There are also lots of options for family pooling of miles with international airlines. British Airways, Virgin Atlantic, Korean Air and Qatar Airways are just a few of the airlines that offer programs for family members to pool points.

Hotel loyalty points

Marriott: You’re allowed to share points with another person whose account is in good standing and has been open for at least 60 days. There’s no fee and you can share up to 100,000 points per year. You can receive up to 500,000 points a year. Contact member support to initiate the process.

Hilton: You and up to 10 other people can create a points pool at no cost to anyone. You have to transfer at least 1,000 points, but can transfer up to 500,000 points a year. A pool member can receive up to two million points a year.

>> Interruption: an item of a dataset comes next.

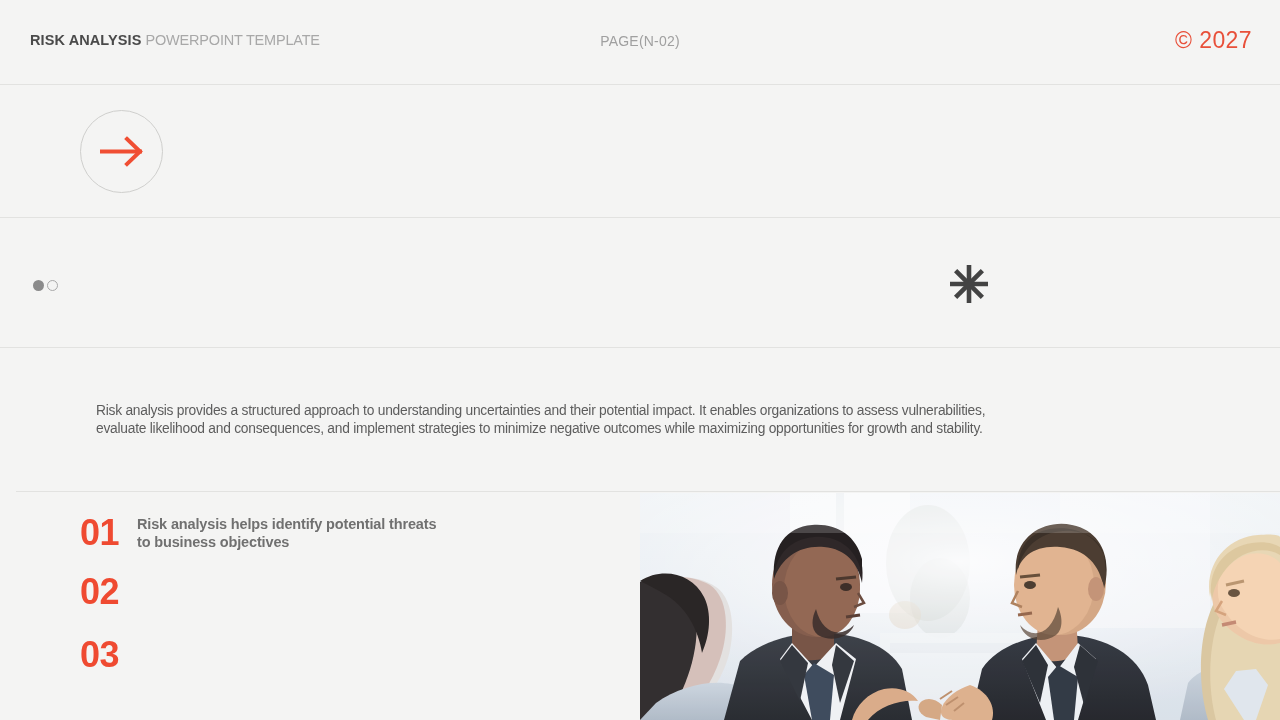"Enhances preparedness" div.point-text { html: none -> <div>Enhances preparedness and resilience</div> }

Hyatt: You’re allowed to share points with anyone who is a World of Hyatt member. Points sharing is meant to go towards the redemption of a specific reward. In order to share points you can call Hyatt or complete the point combining request form.

When is pooling worth it?

A lot of communication and trust is needed for a pool to work. Once your points are in a pool, you can’t get them back unless you leave the pool. A designated person will decide how the points are used. Here are some scenarios where pooling is worth it:

You don’t have enough points: If you’re planning a family trip and there are members who don’t have enough points to cover a ticket. Pooling points is a good option to get everyone on the same footing. It can also come in handy if you are trying to book lodging for your family and need more points to do so.
Not everyone has elite status: Pooling your points to get everyone to elite status will give your traveling party access to certain perks, such as seat upgrades and free checked bags. Elite status for hotels could lead to a free night’s stay and other perks like late checkout and room upgrades.

You want to use leftover points: Most avid points users know how frustrating it can be to have a balance of 2,000 points sitting in your account. These points are not worth much on their own, and will likely just expire. However, if you can add them to a larger pool, their value can lead to a free ticket or an upgrade for the group.

You want to leverage bonus points: Let’s say you have the Capital One Venture Rewards card and have reached your bonus of 50,000 miles. Your spouse has a Capital One Spark Miles card with a bonus of 50,000 miles. You can pool these points for travel purchases. Transferring Capital One points to airline miles has a 2:1.5 exchange for most airlines. This would give you around 75,000 miles to play with. Or you could use those points to pay for an AirBnb. Each point equates to about 1 cent, giving you $1,000 in points credit.

Bottom line

Points pooling can be a great tool to help you and your traveling party in a pinch. Pools are usually controlled by a designated leader, so they should be someone who has the group’s best interests in mind. With the right planning and clear communication, you can use the strength of numbers to make your rewards reach their maximum potential.